We report the natural course of patients who did not undergo surgery. To the best of our knowledge, we have reported on the largest number of patients among the articles discussing the natural course of IPNB. During the span of approximately three years, among nine patients with I-IPNB, five were diagnosed with malignancy and three were admitted to the hospital because of cholangitis. Of the seven patients with E-IPNB who did not undergo surgery, two developed malignancy, and four were hospitalized for cholangitis. Only three patients were not admitted due to cholangitis or malignant transformation during the follow-up period. According to the results of our analysis of the natural course, 22.2% of the patients had no complications during the three years. The incidence of cholangitis was high in E-IPNB, while the rate of malignant change was high in I-IPNB. There is no established treatment strategy for patients who are difficult to treat, but additional treatment should be considered.
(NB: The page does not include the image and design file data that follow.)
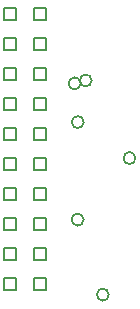
<source format=gbr>
G04*
G04 #@! TF.GenerationSoftware,Altium Limited,Altium Designer,24.10.1 (45)*
G04*
G04 Layer_Color=2752767*
%FSLAX44Y44*%
%MOMM*%
G71*
G04*
G04 #@! TF.SameCoordinates,6C15008D-1AD3-4549-9602-DC6CD9F93784*
G04*
G04*
G04 #@! TF.FilePolarity,Positive*
G04*
G01*
G75*
%ADD31C,0.1270*%
%ADD32C,0.1693*%
D31*
X43688Y529082D02*
Y539242D01*
X53848D01*
Y529082D01*
X43688D01*
X18288D02*
Y539242D01*
X28448D01*
Y529082D01*
X18288D01*
Y554482D02*
Y564642D01*
X28448D01*
Y554482D01*
X18288D01*
X43688D02*
Y564642D01*
X53848D01*
Y554482D01*
X43688D01*
X18288Y579882D02*
Y590042D01*
X28448D01*
Y579882D01*
X18288D01*
X43688D02*
Y590042D01*
X53848D01*
Y579882D01*
X43688D01*
X18288Y605282D02*
Y615442D01*
X28448D01*
Y605282D01*
X18288D01*
X43688D02*
Y615442D01*
X53848D01*
Y605282D01*
X43688D01*
X18288Y376682D02*
Y386842D01*
X28448D01*
Y376682D01*
X18288D01*
X43688D02*
Y386842D01*
X53848D01*
Y376682D01*
X43688D01*
X18288Y402082D02*
Y412242D01*
X28448D01*
Y402082D01*
X18288D01*
X43688D02*
Y412242D01*
X53848D01*
Y402082D01*
X43688D01*
X18288Y427482D02*
Y437642D01*
X28448D01*
Y427482D01*
X18288D01*
X43688D02*
Y437642D01*
X53848D01*
Y427482D01*
X43688D01*
X18288Y452882D02*
Y463042D01*
X28448D01*
Y452882D01*
X18288D01*
X43688D02*
Y463042D01*
X53848D01*
Y452882D01*
X43688D01*
Y503682D02*
Y513842D01*
X53848D01*
Y503682D01*
X43688D01*
Y478282D02*
Y488442D01*
X53848D01*
Y478282D01*
X43688D01*
X18288D02*
Y488442D01*
X28448D01*
Y478282D01*
X18288D01*
Y503682D02*
Y513842D01*
X28448D01*
Y503682D01*
X18288D01*
D32*
X85734Y518668D02*
G03*
X85734Y518668I-5080J0D01*
G01*
X92484Y553908D02*
G03*
X92484Y553908I-5080J0D01*
G01*
X106934Y372592D02*
G03*
X106934Y372592I-5080J0D01*
G01*
X129536Y488188D02*
G03*
X129536Y488188I-5080J0D01*
G01*
X83080Y551408D02*
G03*
X83080Y551408I-5080J0D01*
G01*
X85598Y436118D02*
G03*
X85598Y436118I-5080J0D01*
G01*
M02*

</source>
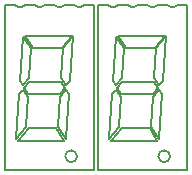
<source format=gto>
G04 Layer_Color=65535*
%FSTAX24Y24*%
%MOIN*%
G70*
G01*
G75*
%ADD16C,0.0050*%
D16*
X042579Y02674D02*
G03*
X042579Y02674I-000197J0D01*
G01*
X039476D02*
G03*
X039476Y02674I-000197J0D01*
G01*
X040821Y029012D02*
X040974Y029218D01*
X040821Y029012D02*
X040946Y028805D01*
X042004D01*
X042172Y029011D01*
X042032Y029218D02*
X042172Y029011D01*
X040974Y029218D02*
X042032Y029218D01*
X041998Y028722D02*
X04221Y028959D01*
X041927Y02771D02*
X041998Y028722D01*
X041927Y02771D02*
X042211Y02733D01*
X042314Y028812D01*
X04221Y028959D02*
X042314Y028812D01*
X040636D02*
X040761Y028959D01*
X040532Y02731D02*
X040636Y028812D01*
X040869Y027708D02*
X040939Y028721D01*
X040761Y028959D02*
X040939Y028721D01*
X040829Y030764D02*
X041101Y030352D01*
X042075D01*
X042395Y030764D01*
X040829D02*
X042395D01*
X040188Y031791D02*
X040503D01*
X040621Y031712D01*
X04073D01*
X040848Y031791D01*
X041163D01*
X041281Y031712D01*
X041389D01*
X041507Y031791D01*
X041822D01*
X04194Y031712D01*
X042048D01*
X042167Y031791D01*
X042481D01*
X0426Y031712D01*
X042708D01*
X042826Y031791D01*
X043141D01*
Y026279D02*
Y031791D01*
X040188Y026279D02*
X043141D01*
X040188D02*
Y031791D01*
X040963Y027671D02*
X041894D01*
X040623Y027259D02*
X040963Y027671D01*
X040623Y027259D02*
X042151D01*
X041894Y027671D02*
X042151Y027259D01*
X040772Y029101D02*
X040982Y029338D01*
X041052Y03035D01*
X040768Y03073D02*
X041052Y03035D01*
X040665Y029243D02*
X040768Y03073D01*
X040665Y029243D02*
X040772Y029101D01*
X042221D02*
X042344Y029243D01*
X042447Y030732D01*
X04211Y030352D02*
X042447Y030732D01*
X04204Y02934D02*
X04211Y030352D01*
X04204Y02934D02*
X042221Y029101D01*
X040532Y02731D02*
X040869Y027708D01*
X037718Y029012D02*
X037871Y029218D01*
X037718Y029012D02*
X037843Y028805D01*
X038902D01*
X03907Y029011D01*
X03893Y029218D02*
X03907Y029011D01*
X037871Y029218D02*
X03893Y029218D01*
X038895Y028722D02*
X039108Y028959D01*
X038825Y02771D02*
X038895Y028722D01*
X038825Y02771D02*
X039109Y02733D01*
X039212Y028812D01*
X039108Y028959D02*
X039212Y028812D01*
X037534D02*
X037659Y028959D01*
X037429Y02731D02*
X037534Y028812D01*
X037767Y027708D02*
X037837Y028721D01*
X037659Y028959D02*
X037837Y028721D01*
X037726Y030764D02*
X037999Y030352D01*
X038972D01*
X039293Y030764D01*
X037726D02*
X039293D01*
X037086Y031791D02*
X037401D01*
X037519Y031712D01*
X037627D01*
X037745Y031791D01*
X03806D01*
X038178Y031712D01*
X038287D01*
X038405Y031791D01*
X03872D01*
X038838Y031712D01*
X038946D01*
X039064Y031791D01*
X039379D01*
X039497Y031712D01*
X039606D01*
X039724Y031791D01*
X040039D01*
Y026279D02*
Y031791D01*
X037086Y026279D02*
X040039D01*
X037086D02*
Y031791D01*
X03786Y027671D02*
X038791D01*
X03752Y027259D02*
X03786Y027671D01*
X03752Y027259D02*
X039048D01*
X038791Y027671D02*
X039048Y027259D01*
X03767Y029101D02*
X037879Y029338D01*
X03795Y03035D01*
X037666Y03073D02*
X03795Y03035D01*
X037563Y029243D02*
X037666Y03073D01*
X037563Y029243D02*
X03767Y029101D01*
X039119D02*
X039241Y029243D01*
X039345Y030732D01*
X039008Y030352D02*
X039345Y030732D01*
X038938Y02934D02*
X039008Y030352D01*
X038938Y02934D02*
X039119Y029101D01*
X037429Y02731D02*
X037767Y027708D01*
M02*

</source>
As mentioned above, many methods have been recently reported for local treatment, including PDT, RFA, and APC, in IPNB [6,7,8,9]. Although there is still a need for studies on the safety and effectiveness of these local treatments, they are thought to be options for patients with non-malignant I-IPNB for whom it will be difficult to perform surgical treatment.

Our study had some limitations. First, the number of enrolled patients was relatively small compared to other articles, and the number of patients in whom the natural course was observed was too small to draw conclusions from. Nevertheless, it is meaningful because there are few articles on the natural course of IPNB. Second, we did not analyze the pathologic subtypes of IPNB. Our study is related to preoperative characteristics, and it was difficult to accurately identify the subtype by histological biopsy before surgery. In addition, IPNB classification types 1 or 2 have not yet been fully established. More studies should be published on IPNB, including its natural course, histological results, and future mutations.

In conclusion, mural nodule > 12 mm was identified as a predictor of malignancy in I-IPNB, and enhancement of mural nodules was a predictor of malignancy in E-IPNB. In addition, 43.7% of non-operative patients with mucosal dysplasia had malignant transformation within three years. We suggest that follow-up observation is performed only for patients who are expected not to have malignancy and where it is considered difficult for them to undergo surgical treatment.